The story is told how the people of Ura prayed to Guru Rinpoche to protect them from leprosy brought on to them by subterranean spirits (lu) represented by snakes. Guru appeared in the village as a beggar and was invited to eat lunch by an old lady who was engaged in spinning wool. She made a lunch of buckwheat pancakes but was surprised to find the beggar no longer there when she called him to eat. When she returned to her spinning she discovered a statue of Chador (Vajrapani) lying within her wool basket. Two different versions exist of the subsequent history of the statue. In the first version, three days later the statue miraculously flies from the old lady’s house to the nearby village of Gadan. Another version has it that the statue was presented to the Gadan Lama by agreement amongst all the village people of Ura. When the statue of Vajrapani arrived in Gadan, a nine-headed snake was disturbed and slithered out of the Ura Valley. The place is still known as Puguyungdhogo (Place of the nine-headed snake.) Leprosy was eventually overcome in the Ura Valley by the blessings of Vajrapani. This sacred statue is kept the whole year in the house of the Lama of Gadan outside the village proper.

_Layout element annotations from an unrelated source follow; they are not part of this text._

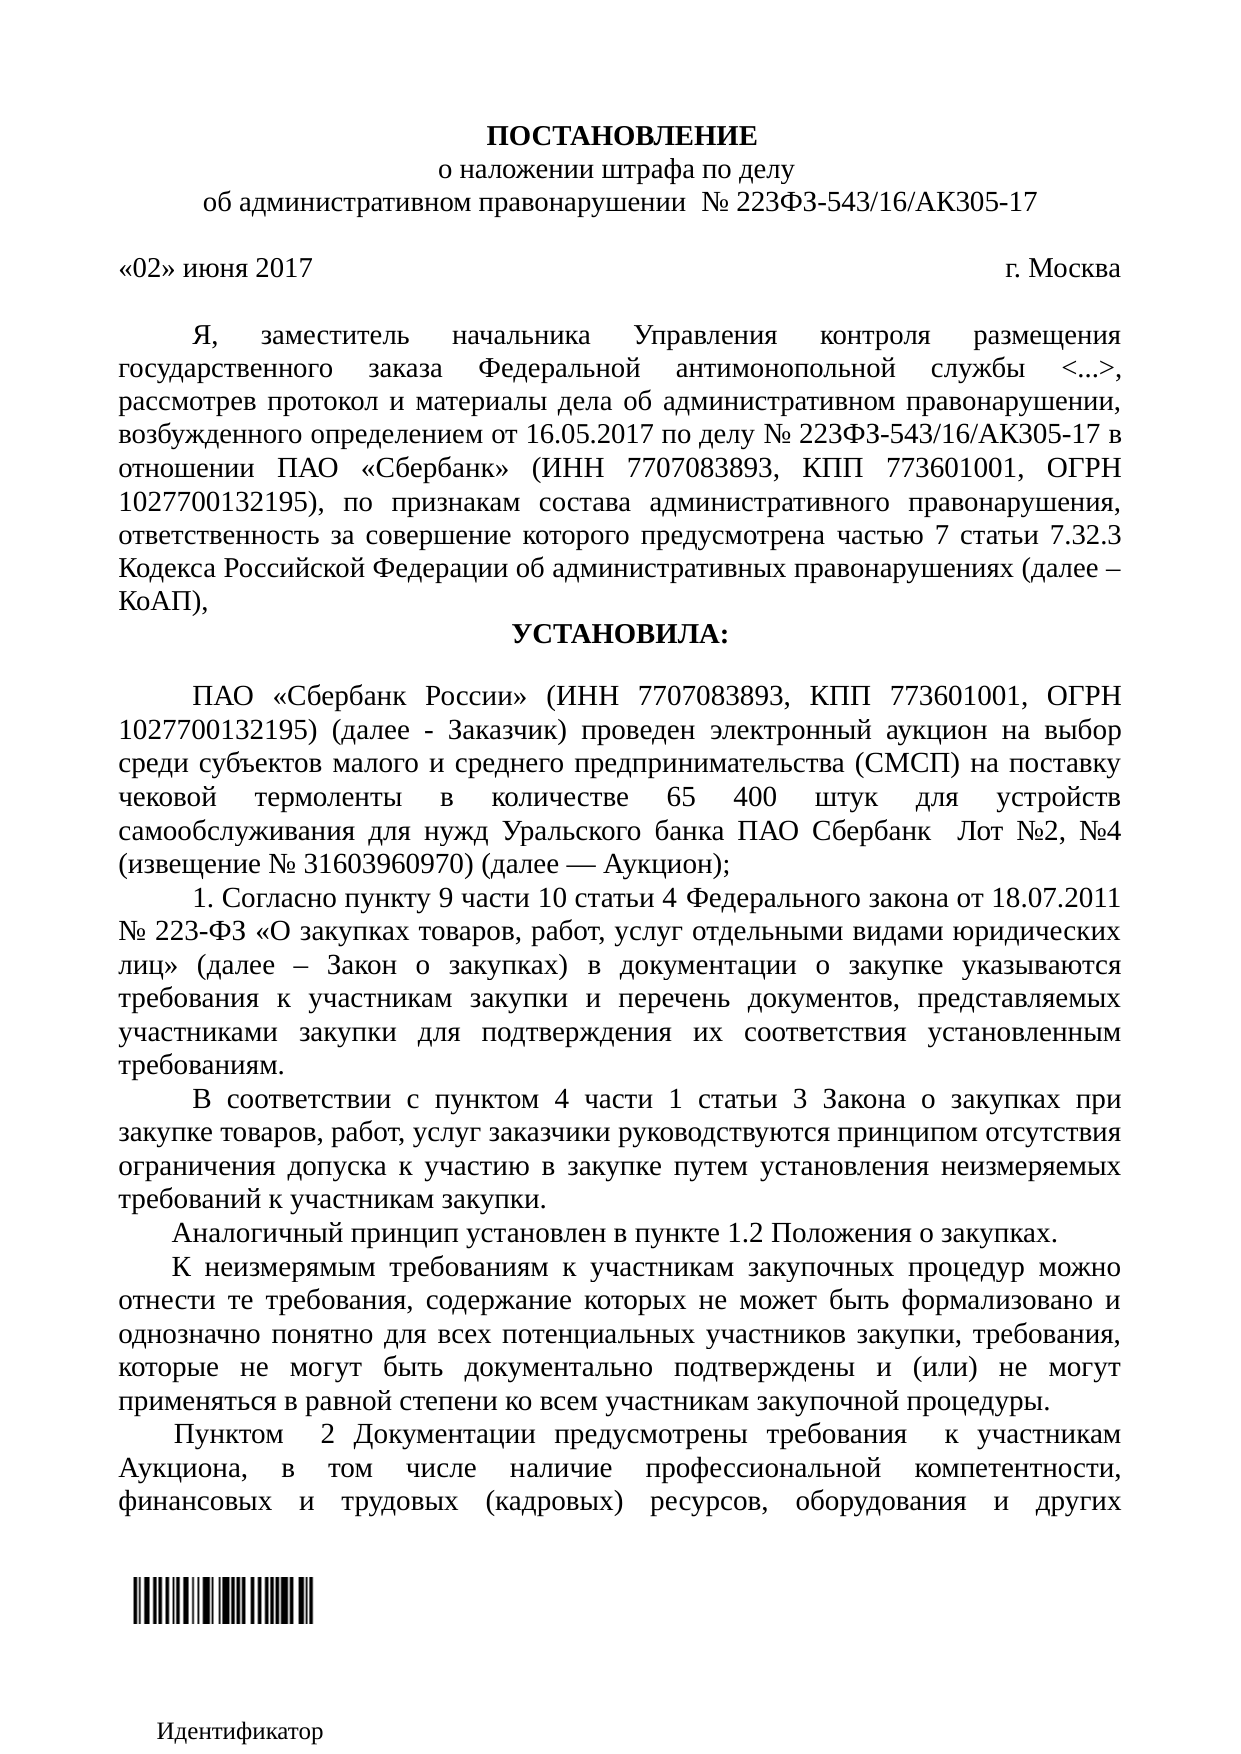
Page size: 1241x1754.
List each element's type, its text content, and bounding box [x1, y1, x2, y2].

picture [118, 1577, 331, 1624]
text ПАО «Сбербанк России» (ИНН 7707083893, КПП 773601001, ОГРН 1027700132195) (далее - Заказчик) проведен электронный аукцион на выбор среди субъектов малого и среднего предпринимательства (СМСП) на поставку чековой термоленты в количестве 65 400 штук для устройств самообслуживания для нужд Уральского банка ПАО Сбербанк Лот №2, №4 (извещение № 31603960970) (далее — Аукцион); [118, 678, 1122, 880]
text «02» июня 2017 г. Москва [118, 251, 1122, 284]
text К неизмерямым требованиям к участникам закупочных процедур можно отнести те требования, содержание которых не может быть формализовано и однозначно понятно для всех потенциальных участников закупки, требования, которые не могут быть документально подтверждены и (или) не могут применяться в равной степени ко всем участникам закупочной процедуры. [118, 1249, 1122, 1416]
text Пунктом 2 Документации предусмотрены требования к участникам Аукциона, в том числе наличие профессиональной компетентности, финансовых и трудовых (кадровых) ресурсов, оборудования и других [118, 1416, 1122, 1517]
text об административном правонарушении № 223ФЗ-543/16/АК305-17 [118, 184, 1122, 218]
text о наложении штрафа по делу [118, 151, 1122, 184]
text Аналогичный принцип установлен в пункте 1.2 Положения о закупках. [118, 1215, 1122, 1249]
text УСТАНОВИЛА: [118, 617, 1122, 650]
text ПОСТАНОВЛЕНИЕ [117, 118, 1078, 151]
text 1. Согласно пункту 9 части 10 статьи 4 Федерального закона от 18.07.2011 № 223-ФЗ «О закупках товаров, работ, услуг отдельными видами юридических лиц» (далее – Закон о закупках) в документации о закупке указываются требования к участникам закупки и перечень документов, представляемых участниками закупки для подтверждения их соответствия установленным требованиям. В соответствии с пунктом 4 части 1 статьи 3 Закона о закупках при закупке товаров, работ, услуг заказчики руководствуются принципом отсутствия ограничения допуска к участию в закупке путем установления неизмеряемых требований к участникам закупки. [118, 880, 1122, 1215]
text Я, заместитель начальника Управления контроля размещения государственного заказа Федеральной антимонопольной службы <...>, рассмотрев протокол и материалы дела об административном правонарушении, возбужденного определением от 16.05.2017 по делу № 223ФЗ-543/16/АК305-17 в отношении ПАО «Сбербанк» (ИНН 7707083893, КПП 773601001, ОГРН 1027700132195), по признакам состава административного правонарушения, ответственность за совершение которого предусмотрена частью 7 статьи 7.32.3 Кодекса Российской Федерации об административных правонарушениях (далее – КоАП), [118, 317, 1122, 617]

The prayer-wall near the temple has beautiful engraved slates inscribed with texts and the statue of Vajrapani is the most sacred image. The temple is a family temple looked after the head of the lineage. It holds a festival the Gaden Choepa . The venerated statue of Chador is brought down to the village temple on the occasion of the Yakchoe festival performed in front of the Ura village temple. The first day the statue of Vajrapani is taken out of its house in Gadan and brought in procession to the old woman house in Ura village and goes back to Gadan the last day of the festival. During this time, the central figure of the festival is the Gadan Gathpo (“the old man of Gadan”) who is at the same time a bawdy jester and the host of the festival. With a black wrinkled mask, dressed in dark woolen cloth and waving a wooden phallus, this figure has the heavy responsibility of the smooth running of the festival.